Vorremmo anzitutto richiamare la comunità internazionale, l’Europa, l’Italia alle loro reali responsabilità, ai loro non delegabili doveri di fronte agli orrori della guerra. È urgente agire al fine di interrompere l’escalation della guerra, evitando di impantanarsi in essa, rifiutarsi di accettare la sua logica devastante. La domanda che dovrebbe tormentarci è come garantire ora – nella situazione data – la pace e la sicurezza futura nei rapporti tra le Nazioni. Non solo invocando una fragile tregua – che non può rappresentare di per sé una stabile soluzione, semmai un importante presupposto – bensì cercando le vie per «salvare [le attuali e] le future generazioni dal flagello della guerra»; per «riaffermare la fede nei diritti fondamentali dell’uomo, nella dignità e nel valore della persona umana, nella eguaglianza dei diritti degli uomini e delle donne e delle nazioni grandi e piccole»; per «creare le condizioni in cui la giustizia ed il rispetto degli obblighi derivanti dai trattati e dalle altre fonti del diritto internazionale possano essere mantenuti»; per «promuovere il progresso sociale ed un più elevato tenore di vita in una più ampia libertà». Come è scritto nel preambolo della Carta della Nazioni Unite. La richiesta di promuovere una conferenza internazionale per garantire la pace e la sicurezza tra le Nazioni è una proposta ispirata a tali scopi. Una proposta mossa dalla volontà di interrompere l’escalation bellica che sembra ormai inarrestabile e dominare i comportamenti dei potenti del mondo. Opporsi alla follia della guerra che ormai si impone anche nel dibattito pubblico, occupando per intero le nostre menti che hanno difficoltà a pensare la pace.
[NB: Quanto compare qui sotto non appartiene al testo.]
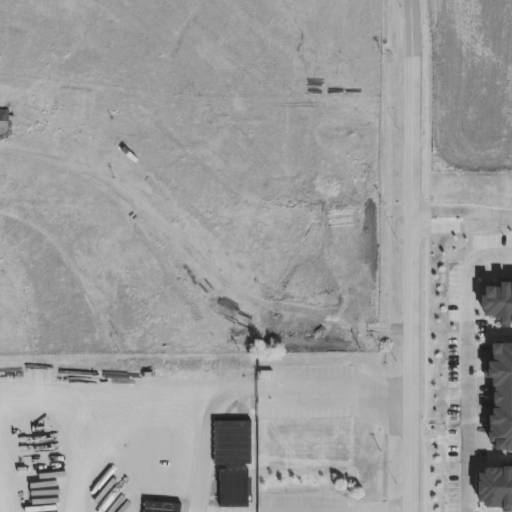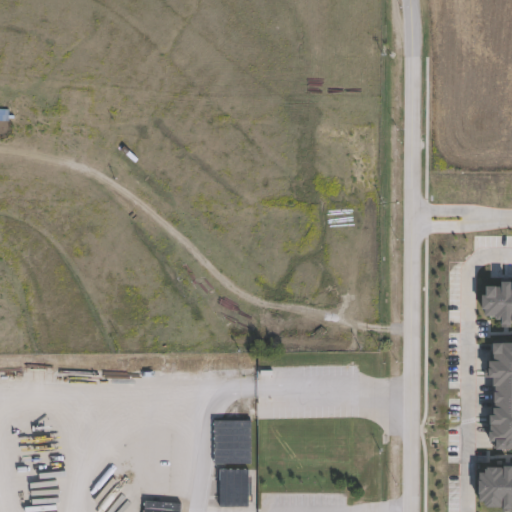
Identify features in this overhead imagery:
crop: (471, 84)
road: (412, 108)
building: (3, 116)
road: (442, 210)
road: (491, 218)
road: (443, 226)
road: (489, 258)
road: (424, 285)
building: (500, 296)
road: (502, 336)
road: (412, 364)
road: (470, 390)
building: (502, 394)
building: (230, 443)
road: (500, 459)
building: (236, 463)
building: (496, 483)
building: (236, 487)
road: (159, 490)
building: (161, 507)
road: (382, 509)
Andare alle radici del male
Non vogliamo oggi riaprire la polemica sull’invio delle armi, prendiamo atto della decisione assunta quasi all’unanimità dal Parlamento e fatta propria dal Governo, ci limitiamo a constatare che questa non può essere la soluzione. Affidarsi esclusivamente ad essa vuol dire rinunciare a perseguire pacifici e stabili rapporti internazionali. Vuol dire rinunciare a pensare che ci sia una speranza oltre il campo di battaglia. La vittoria sul campo e l’uccisione del nemico come unico orizzonte del possibile. Sostenere dunque la guerra, armare gli aggrediti, inorridire di fronte alle stragi degli altri, ma senza altra speranza, senza intravedere neppure una via di fuga. In attesa della vittoria finale, ma temendo la sconfitta degli aggrediti. Non credo che questo scenario, che la guerra per procura, sia un orizzonte possibile. Non credo neppure sia umanamente sostenibile. Non possiamo scaricare sulle vittime della guerra la responsabilità della guerra, né ad essi soli affidare il nostro comune futuro di pace. Non vogliamo guardare da un’altra parte, bensì andare alle radici del male che ha prodotto la degenerazione e l’inumanità dello scontro armato.
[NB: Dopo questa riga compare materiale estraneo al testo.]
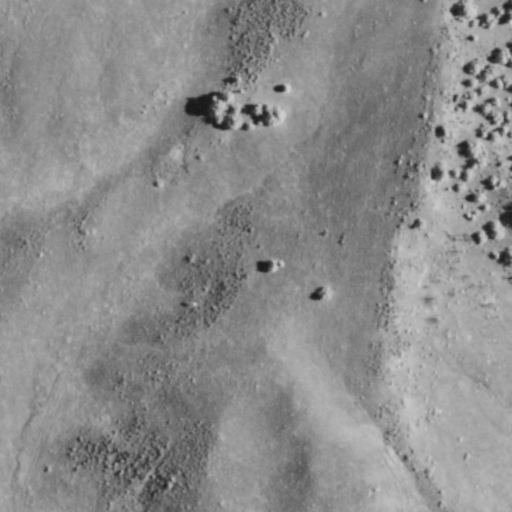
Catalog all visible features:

Ecco perché per chi vuole affermare il valore del ripudio della guerra l’unica via possibile è quella di ridare la voce al diritto. A quel diritto che, dopo la tragedia della Seconda guerra mondiale, ci ha indicato la via che oggi stentiamo a riconoscere, offuscati come siamo dal bagliore delle armi, paralizzati di fronte all’orrore delle stragi, sopraffatti dai morti, incapaci di spiegare lo scempio e l’offesa alla dignità delle persone.